— What to work on —
Omitting all pictures, print the lines of the listing from the one containing "Government Jobs" through the final line, both ends included, with no other text.

--- START ---

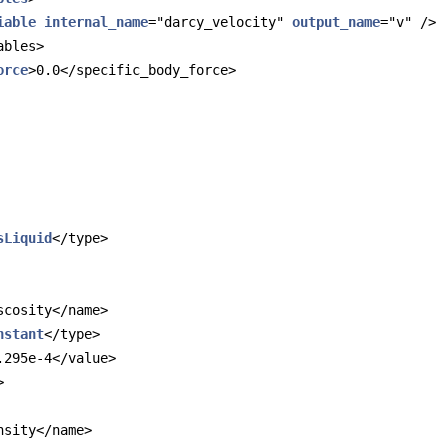
iable
internal_name
="darcy_velocity" 
output_name
="v" />
ables>
orce
>0.0</specific_body_force>
sLiquid
</type>
scosity</name>
nstant
</type>
.295e-4</value>
>
nsity</name>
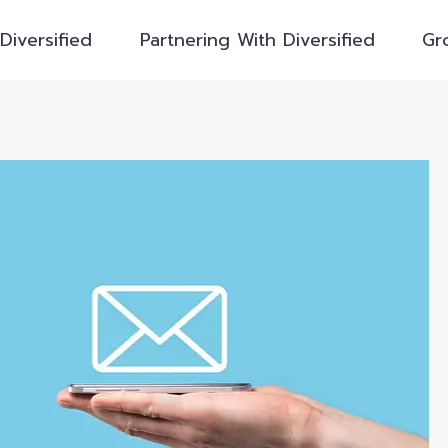
Diversified
Partnering With Diversified
Gr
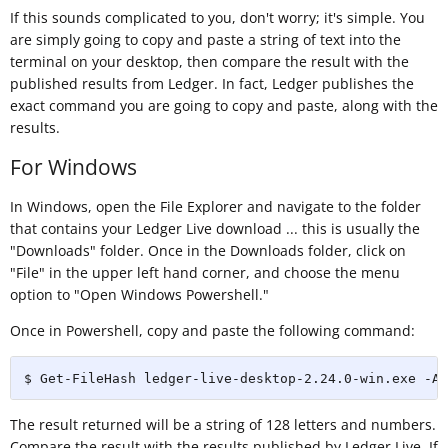
If this sounds complicated to you, don't worry; it's simple. You
are simply going to copy and paste a string of text into the
terminal on your desktop, then compare the result with the
published results from Ledger. In fact, Ledger publishes the
exact command you are going to copy and paste, along with the
results.
For Windows
In Windows, open the File Explorer and navigate to the folder
that contains your Ledger Live download ... this is usually the
"Downloads" folder. Once in the Downloads folder, click on
"File" in the upper left hand corner, and choose the menu
option to "Open Windows Powershell."
Once in Powershell, copy and paste the following command:
$ Get-FileHash ledger-live-desktop-2.24.0-win.exe -Al
The result returned will be a string of 128 letters and numbers.
Compare the result with the results published by Ledger Live. If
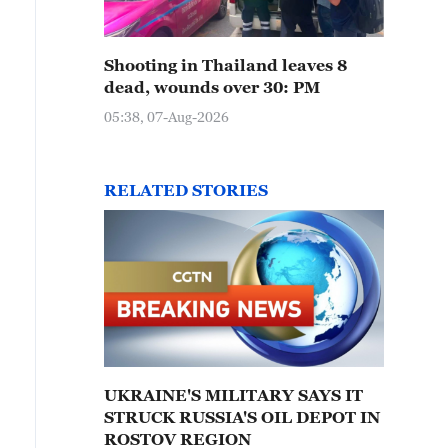
Shooting in Thailand leaves 8
dead, wounds over 30: PM
05:38, 07-Aug-2026
RELATED STORIES
UKRAINE'S MILITARY SAYS IT
STRUCK RUSSIA'S OIL DEPOT IN
ROSTOV REGION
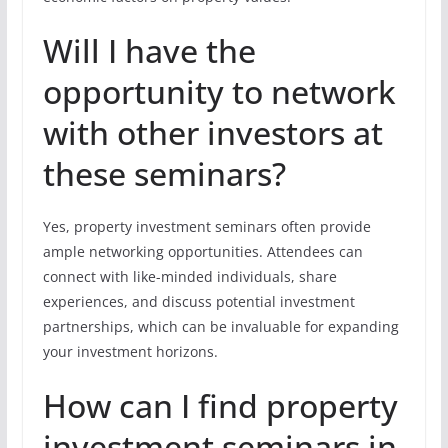
Will I have the
opportunity to network
with other investors at
these seminars?
Yes, property investment seminars often provide
ample networking opportunities. Attendees can
connect with like-minded individuals, share
experiences, and discuss potential investment
partnerships, which can be invaluable for expanding
your investment horizons.
How can I find property
investment seminars in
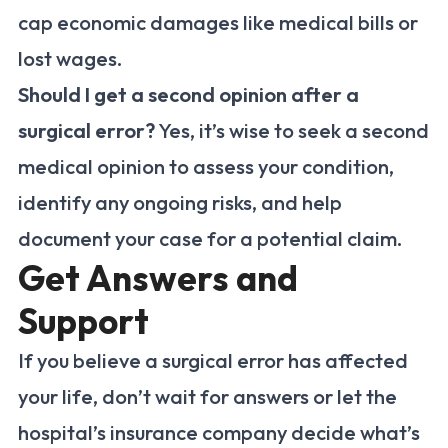
cap economic damages like medical bills or
lost wages.
Should I get a second opinion after a
surgical error?
Yes, it’s wise to seek a second
medical opinion to assess your condition,
identify any ongoing risks, and help
document your case for a potential claim.
Get Answers and
Support
If you believe a surgical error has affected
your life, don’t wait for answers or let the
hospital’s insurance company decide what’s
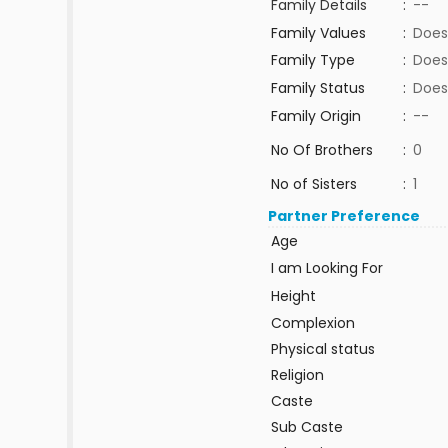
Family Details
:
--
Family Values
:
Does
Family Type
:
Does
Family Status
:
Does
Family Origin
:
--
No Of Brothers
:
0
No of Sisters
:
1
Partner Preference
Age
I am Looking For
Height
Complexion
Physical status
Religion
Caste
Sub Caste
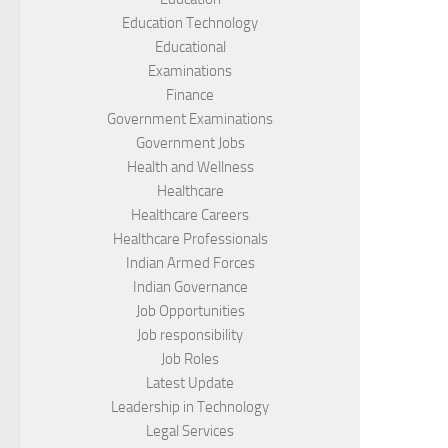
Education Technology
Educational
Examinations
Finance
Government Examinations
Government Jobs
Health and Wellness
Healthcare
Healthcare Careers
Healthcare Professionals
Indian Armed Forces
Indian Governance
Job Opportunities
Job responsibility
Job Roles
Latest Update
Leadership in Technology
Legal Services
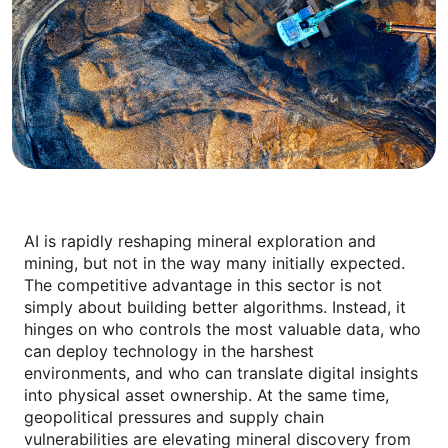
AI is rapidly reshaping mineral exploration and
mining, but not in the way many initially expected.
The competitive advantage in this sector is not
simply about building better algorithms. Instead, it
hinges on who controls the most valuable data, who
can deploy technology in the harshest
environments, and who can translate digital insights
into physical asset ownership. At the same time,
geopolitical pressures and supply chain
vulnerabilities are elevating mineral discovery from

--- END ---

— Result —
Government Jobs
Health and Wellness
Healthcare
Healthcare Careers
Healthcare Professionals
Indian Armed Forces
Indian Governance
Job Opportunities
Job responsibility
Job Roles
Latest Update
Leadership in Technology
Legal Services
AI is rapidly reshaping mineral exploration and
mining, but not in the way many initially expected.
The competitive advantage in this sector is not
simply about building better algorithms. Instead, it
hinges on who controls the most valuable data, who
can deploy technology in the harshest
environments, and who can translate digital insights
into physical asset ownership. At the same time,
geopolitical pressures and supply chain
vulnerabilities are elevating mineral discovery from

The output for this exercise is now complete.